*** Opening of DATA SHOWN ***

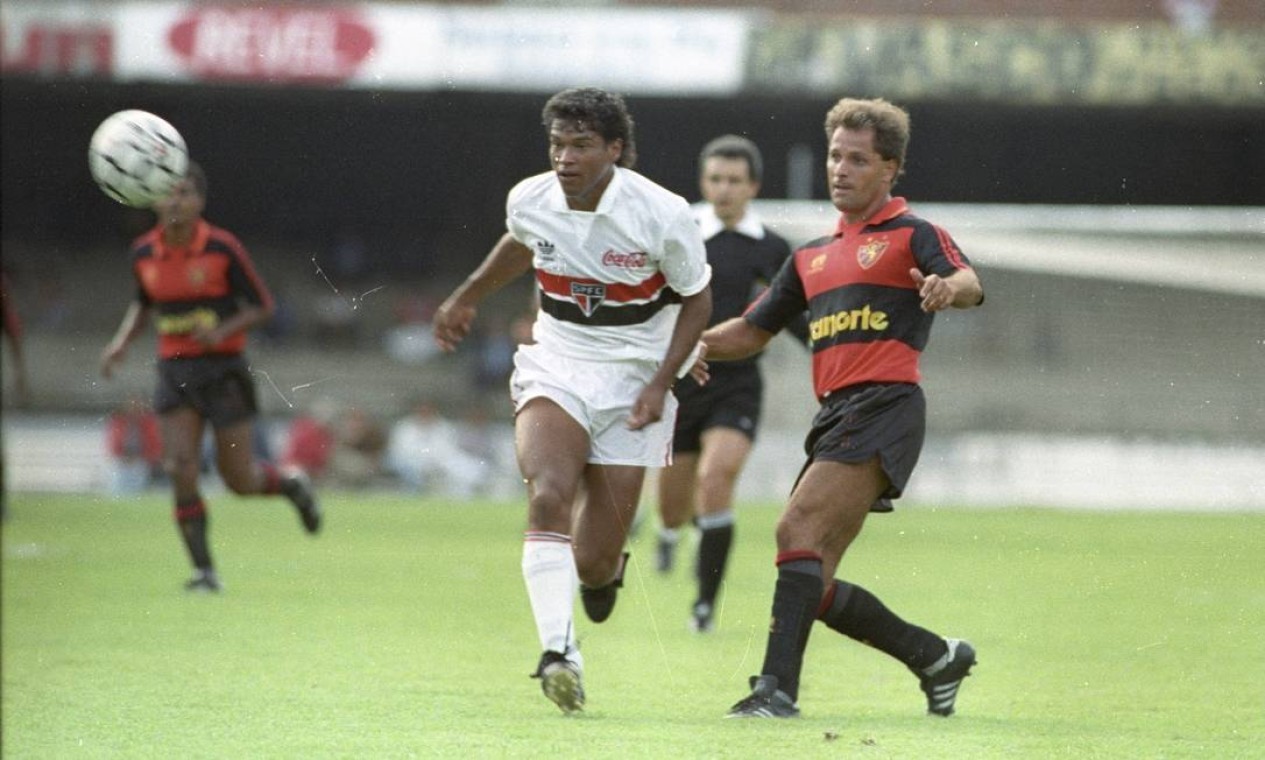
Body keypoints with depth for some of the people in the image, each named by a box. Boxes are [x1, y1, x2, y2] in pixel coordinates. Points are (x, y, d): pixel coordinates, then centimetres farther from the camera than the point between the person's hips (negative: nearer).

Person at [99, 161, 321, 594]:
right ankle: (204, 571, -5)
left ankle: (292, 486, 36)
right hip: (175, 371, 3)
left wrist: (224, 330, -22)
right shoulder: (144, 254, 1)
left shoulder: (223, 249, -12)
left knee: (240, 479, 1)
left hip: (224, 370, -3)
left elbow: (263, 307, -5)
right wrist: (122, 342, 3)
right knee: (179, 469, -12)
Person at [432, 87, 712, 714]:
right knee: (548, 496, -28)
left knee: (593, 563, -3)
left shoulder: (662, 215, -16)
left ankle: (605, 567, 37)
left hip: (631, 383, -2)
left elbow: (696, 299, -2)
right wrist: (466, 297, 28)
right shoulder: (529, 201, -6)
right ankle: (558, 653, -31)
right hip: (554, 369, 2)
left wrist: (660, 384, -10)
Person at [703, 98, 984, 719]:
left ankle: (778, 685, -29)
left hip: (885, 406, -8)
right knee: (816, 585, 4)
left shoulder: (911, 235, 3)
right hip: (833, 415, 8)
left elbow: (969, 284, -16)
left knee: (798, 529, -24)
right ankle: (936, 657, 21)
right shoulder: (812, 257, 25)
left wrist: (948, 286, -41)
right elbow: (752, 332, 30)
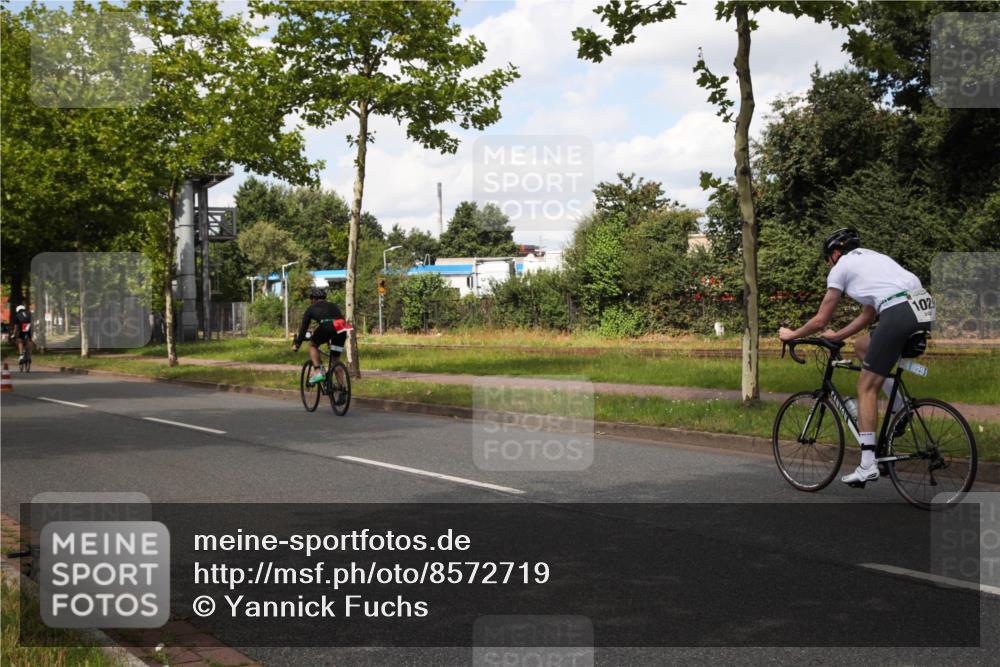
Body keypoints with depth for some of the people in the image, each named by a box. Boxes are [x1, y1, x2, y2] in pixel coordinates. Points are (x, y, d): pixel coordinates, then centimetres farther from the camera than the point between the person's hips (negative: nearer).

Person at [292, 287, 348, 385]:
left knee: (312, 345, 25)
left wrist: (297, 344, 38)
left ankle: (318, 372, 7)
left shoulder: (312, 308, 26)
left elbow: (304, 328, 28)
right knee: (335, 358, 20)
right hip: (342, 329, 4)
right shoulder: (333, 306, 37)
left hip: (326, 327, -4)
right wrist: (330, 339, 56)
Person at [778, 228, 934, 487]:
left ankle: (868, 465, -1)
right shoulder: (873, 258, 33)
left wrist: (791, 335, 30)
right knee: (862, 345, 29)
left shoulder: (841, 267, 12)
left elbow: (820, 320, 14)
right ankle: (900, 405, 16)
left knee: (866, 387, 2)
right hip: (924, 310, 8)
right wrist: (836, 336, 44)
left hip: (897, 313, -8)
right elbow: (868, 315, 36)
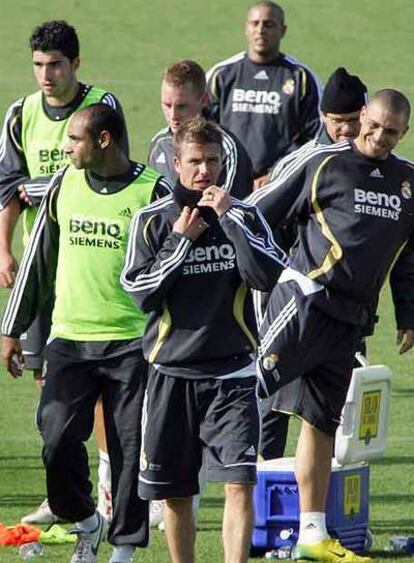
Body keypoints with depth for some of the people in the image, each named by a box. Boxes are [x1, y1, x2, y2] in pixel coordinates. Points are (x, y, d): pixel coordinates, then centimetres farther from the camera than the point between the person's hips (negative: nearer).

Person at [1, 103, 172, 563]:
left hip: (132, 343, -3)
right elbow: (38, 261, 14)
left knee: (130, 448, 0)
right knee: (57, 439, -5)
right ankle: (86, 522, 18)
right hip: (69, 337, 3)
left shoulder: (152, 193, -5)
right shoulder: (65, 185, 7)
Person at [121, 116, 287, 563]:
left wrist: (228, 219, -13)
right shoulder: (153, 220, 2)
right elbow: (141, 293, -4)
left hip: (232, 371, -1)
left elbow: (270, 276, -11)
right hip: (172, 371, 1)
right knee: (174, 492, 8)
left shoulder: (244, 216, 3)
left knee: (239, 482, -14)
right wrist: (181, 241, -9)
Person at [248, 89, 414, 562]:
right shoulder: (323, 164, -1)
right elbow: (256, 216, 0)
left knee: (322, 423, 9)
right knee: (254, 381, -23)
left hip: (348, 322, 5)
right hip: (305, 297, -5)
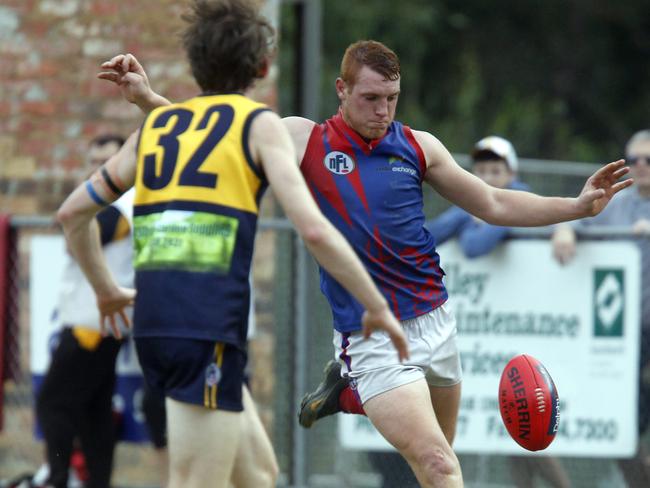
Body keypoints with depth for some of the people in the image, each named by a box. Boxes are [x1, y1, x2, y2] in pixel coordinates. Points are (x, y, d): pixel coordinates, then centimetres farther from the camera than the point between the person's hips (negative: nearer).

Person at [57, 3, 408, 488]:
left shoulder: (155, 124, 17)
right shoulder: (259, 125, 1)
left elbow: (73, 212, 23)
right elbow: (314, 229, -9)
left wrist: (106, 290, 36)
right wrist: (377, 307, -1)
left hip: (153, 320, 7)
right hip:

*** Close of DATA SHOWN ***

### ASSIGNED TASK:
Print the data above from its first line through the line that has "right elbow: (752, 332, 30)", exactly and with nothing else, omitting pictures.

### SOLUTION TO THIS EXERCISE:
Body keypoints with depth for some of the people in the image, each named by a box. Boxes are [x1, y1, x2, y2] in pixel coordinates. Points are (x, y, d): pixel coordinates, then centimetres farther from the camera than the point between the person's hips (negative: nearer).

Person at [99, 161, 321, 594]:
right ankle: (204, 571, -5)
left ankle: (292, 486, 36)
right hip: (175, 371, 3)
left wrist: (224, 330, -22)
right shoulder: (144, 254, 1)
left shoulder: (223, 249, -12)
left knee: (240, 479, 1)
left hip: (224, 370, -3)
left elbow: (263, 307, -5)
right wrist: (122, 342, 3)
right knee: (179, 469, -12)
Person at [432, 87, 712, 714]:
right knee: (548, 496, -28)
left knee: (593, 563, -3)
left shoulder: (662, 215, -16)
left ankle: (605, 567, 37)
left hip: (631, 383, -2)
left elbow: (696, 299, -2)
right wrist: (466, 297, 28)
right shoulder: (529, 201, -6)
right ankle: (558, 653, -31)
right hip: (554, 369, 2)
left wrist: (660, 384, -10)
Person at [703, 98, 984, 719]:
left ankle: (778, 685, -29)
left hip: (885, 406, -8)
right knee: (816, 585, 4)
left shoulder: (911, 235, 3)
right hip: (833, 415, 8)
left elbow: (969, 284, -16)
left knee: (798, 529, -24)
right ankle: (936, 657, 21)
right shoulder: (812, 257, 25)
left wrist: (948, 286, -41)
right elbow: (752, 332, 30)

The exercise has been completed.